# Ditch Lights on Locomotives



## Pete Chimney (Jan 12, 2008)

I was under the impression that ditch lights on locomotives are required on locomotives that run through at-grade public crossings. I just saw 2 UP and one CSX lashed together come through Rochelle, IL and the lead locomotive (A UP GE unit) did NOT have his ditch lights turned on, nor was the center headlight on bright. 

Obviously the trio of locomotives will cross a public grade crossing just after passing the webcam at the Rochelle RR Park. 

Horns are no longer required to be sounded coming Rochelle but the engineer did have the bell ringing.

The train was only the 3 locomotives, no cars were coupled on but I did not now this made a difference in in the requirement to have the ditch lights illuminated.

Any thoughts?


----------



## Chucks_Trains (Jan 2, 2008)

Maybe they were going backwards?


----------



## Pete Chimney (Jan 12, 2008)

The trio of locomotives were clearly coming TOWARDS the webcam and were approaching the crossing a grade-level highway/rail crossing at N 9th Street in Rochelle.


----------



## Bill Swindell (Jan 2, 2008)

The ditch lights are not required under 20 MPH. All headlights must be on bright when going through a grade crossing even if there is another locomotive coming the other way. 

Ghe horn was probably not sounded because the crossing is in a "quiet zone".


----------



## Chucks_Trains (Jan 2, 2008)

Right...and say a train designated xxxx is traveling west, stops and uncouples it's train to pickup more cars.
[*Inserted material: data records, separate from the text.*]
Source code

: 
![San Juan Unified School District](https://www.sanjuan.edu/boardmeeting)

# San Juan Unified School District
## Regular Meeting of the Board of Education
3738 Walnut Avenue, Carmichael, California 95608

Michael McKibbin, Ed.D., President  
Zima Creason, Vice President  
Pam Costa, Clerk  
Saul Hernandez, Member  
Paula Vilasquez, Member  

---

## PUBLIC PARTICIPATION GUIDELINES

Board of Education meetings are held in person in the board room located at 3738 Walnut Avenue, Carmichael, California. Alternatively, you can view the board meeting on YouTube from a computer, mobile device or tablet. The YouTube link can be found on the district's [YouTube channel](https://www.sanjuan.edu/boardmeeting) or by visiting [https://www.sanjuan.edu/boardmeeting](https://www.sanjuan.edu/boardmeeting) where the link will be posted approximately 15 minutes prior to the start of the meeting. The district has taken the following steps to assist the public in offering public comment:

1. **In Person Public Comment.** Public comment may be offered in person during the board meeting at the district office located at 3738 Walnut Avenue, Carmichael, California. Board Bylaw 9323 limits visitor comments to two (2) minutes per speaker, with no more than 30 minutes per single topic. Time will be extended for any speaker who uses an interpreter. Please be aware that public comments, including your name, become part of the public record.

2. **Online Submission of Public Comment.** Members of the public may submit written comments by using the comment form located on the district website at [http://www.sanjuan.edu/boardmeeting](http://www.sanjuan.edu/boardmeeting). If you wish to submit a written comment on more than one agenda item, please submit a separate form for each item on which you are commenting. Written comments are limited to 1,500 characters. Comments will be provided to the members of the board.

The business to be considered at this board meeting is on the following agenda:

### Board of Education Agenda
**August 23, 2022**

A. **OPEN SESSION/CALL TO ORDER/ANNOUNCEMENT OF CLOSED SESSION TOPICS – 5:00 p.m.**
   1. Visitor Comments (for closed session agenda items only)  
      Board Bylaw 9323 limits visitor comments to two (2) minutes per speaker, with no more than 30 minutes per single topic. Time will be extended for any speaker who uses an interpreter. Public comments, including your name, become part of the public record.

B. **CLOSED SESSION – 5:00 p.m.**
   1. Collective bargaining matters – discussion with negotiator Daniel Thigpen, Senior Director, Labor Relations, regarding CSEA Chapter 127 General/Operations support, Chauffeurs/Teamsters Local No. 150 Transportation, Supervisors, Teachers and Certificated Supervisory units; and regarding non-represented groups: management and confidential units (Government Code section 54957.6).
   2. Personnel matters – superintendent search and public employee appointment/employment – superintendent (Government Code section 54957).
Loco's travel east then they're going backwards...that is making a reverse move....to pickup more cars at say a business. FRA rules state that only the lead locomotive needs it's ditchlights on. In this case the lead locomotive is the foremost west pointing one...not the 3rd one back.


----------



## aceinspp (Jan 2, 2008)

Also some locos also had the ditch lights only come on when the horn was blown. Being a quiet zone no horn sounded. Later RJD


----------